Aim of the task: After finding the line that contains "- 每当文件修改后，服务端就", reproduce it and each line below it through the end of the listing, exactly, with nothing added.

::::

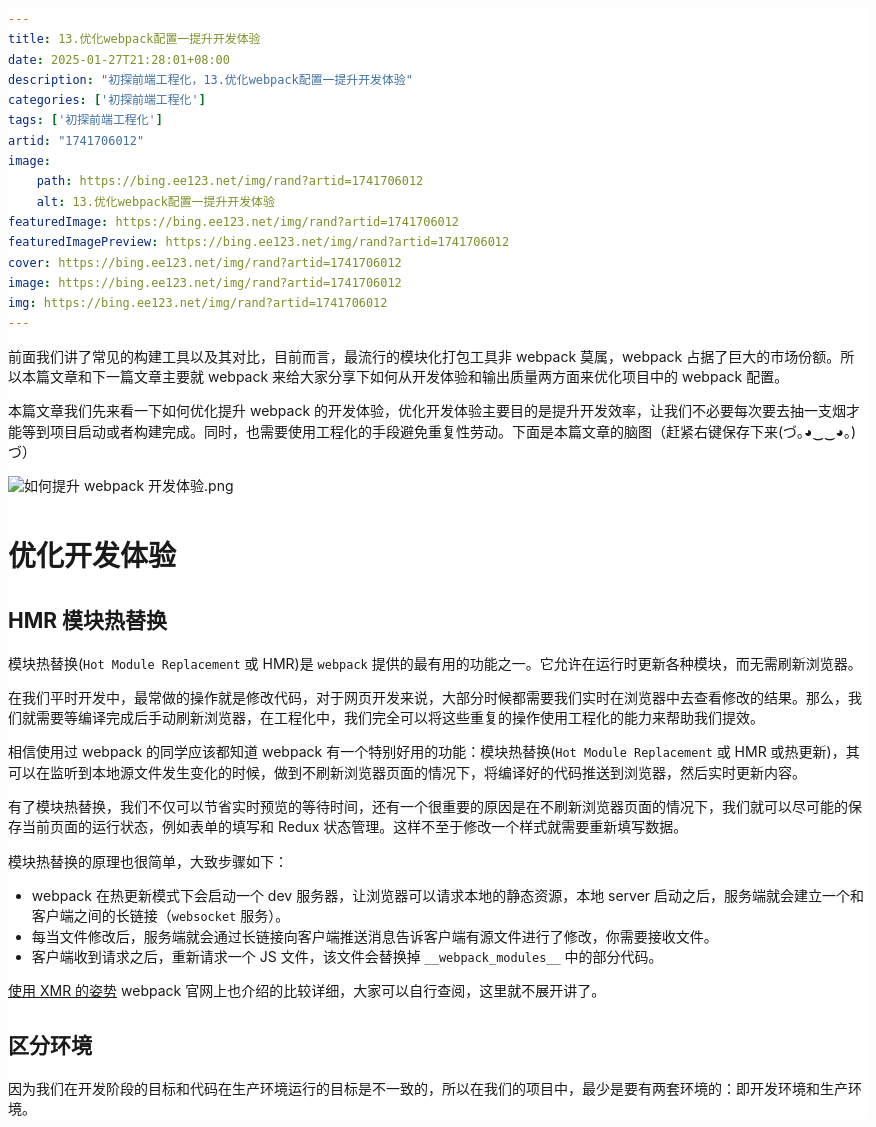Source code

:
 ```yaml
---
title: 13.优化webpack配置一提升开发体验
date: 2025-01-27T21:28:01+08:00
description: "初探前端工程化，13.优化webpack配置一提升开发体验"
categories: ['初探前端工程化']
tags: ['初探前端工程化']
artid: "1741706012"
image:
    path: https://bing.ee123.net/img/rand?artid=1741706012
    alt: 13.优化webpack配置一提升开发体验
featuredImage: https://bing.ee123.net/img/rand?artid=1741706012
featuredImagePreview: https://bing.ee123.net/img/rand?artid=1741706012
cover: https://bing.ee123.net/img/rand?artid=1741706012
image: https://bing.ee123.net/img/rand?artid=1741706012
img: https://bing.ee123.net/img/rand?artid=1741706012
---
```


前面我们讲了常见的构建工具以及其对比，目前而言，最流行的模块化打包工具非 webpack 莫属，webpack 占据了巨大的市场份额。所以本篇文章和下一篇文章主要就 webpack 来给大家分享下如何从开发体验和输出质量两方面来优化项目中的 webpack 配置。

本篇文章我们先来看一下如何优化提升 webpack 的开发体验，优化开发体验主要目的是提升开发效率，让我们不必要每次要去抽一支烟才能等到项目启动或者构建完成。同时，也需要使用工程化的手段避免重复性劳动。下面是本篇文章的脑图（赶紧右键保存下来(づ｡◕‿‿◕｡)づ）

![如何提升 webpack 开发体验.png](https://p9-juejin.byteimg.com/tos-cn-i-k3u1fbpfcp/012ce48d90be4428a44f2586104df9df~tplv-k3u1fbpfcp-watermark.image?)


# 优化开发体验
## HMR 模块热替换
模块热替换(`Hot Module Replacement` 或 HMR)是 `webpack` 提供的最有用的功能之一。它允许在运行时更新各种模块，而无需刷新浏览器。

在我们平时开发中，最常做的操作就是修改代码，对于网页开发来说，大部分时候都需要我们实时在浏览器中去查看修改的结果。那么，我们就需要等编译完成后手动刷新浏览器，在工程化中，我们完全可以将这些重复的操作使用工程化的能力来帮助我们提效。

相信使用过 webpack 的同学应该都知道 webpack 有一个特别好用的功能：模块热替换(`Hot Module Replacement` 或 HMR 或热更新)，其可以在监听到本地源文件发生变化的时候，做到不刷新浏览器页面的情况下，将编译好的代码推送到浏览器，然后实时更新内容。

有了模块热替换，我们不仅可以节省实时预览的等待时间，还有一个很重要的原因是在不刷新浏览器页面的情况下，我们就可以尽可能的保存当前页面的运行状态，例如表单的填写和 Redux 状态管理。这样不至于修改一个样式就需要重新填写数据。

模块热替换的原理也很简单，大致步骤如下：
- webpack 在热更新模式下会启动一个 dev 服务器，让浏览器可以请求本地的静态资源，本地 server 启动之后，服务端就会建立一个和客户端之间的长链接（`websocket` 服务）。
- 每当文件修改后，服务端就会通过长链接向客户端推送消息告诉客户端有源文件进行了修改，你需要接收文件。
- 客户端收到请求之后，重新请求一个 JS 文件，该文件会替换掉 `__webpack_modules__` 中的部分代码。

[使用 XMR 的姿势](https://www.webpackjs.com/guides/hot-module-replacement/#%E5%90%AF%E7%94%A8-hmr) webpack 官网上也介绍的比较详细，大家可以自行查阅，这里就不展开讲了。

## 区分环境
因为我们在开发阶段的目标和代码在生产环境运行的目标是不一致的，所以在我们的项目中，最少是要有两套环境的：即开发环境和生产环境。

::::

Solved problem:
- 每当文件修改后，服务端就会通过长链接向客户端推送消息告诉客户端有源文件进行了修改，你需要接收文件。
- 客户端收到请求之后，重新请求一个 JS 文件，该文件会替换掉 `__webpack_modules__` 中的部分代码。

[使用 XMR 的姿势](https://www.webpackjs.com/guides/hot-module-replacement/#%E5%90%AF%E7%94%A8-hmr) webpack 官网上也介绍的比较详细，大家可以自行查阅，这里就不展开讲了。

## 区分环境
因为我们在开发阶段的目标和代码在生产环境运行的目标是不一致的，所以在我们的项目中，最少是要有两套环境的：即开发环境和生产环境。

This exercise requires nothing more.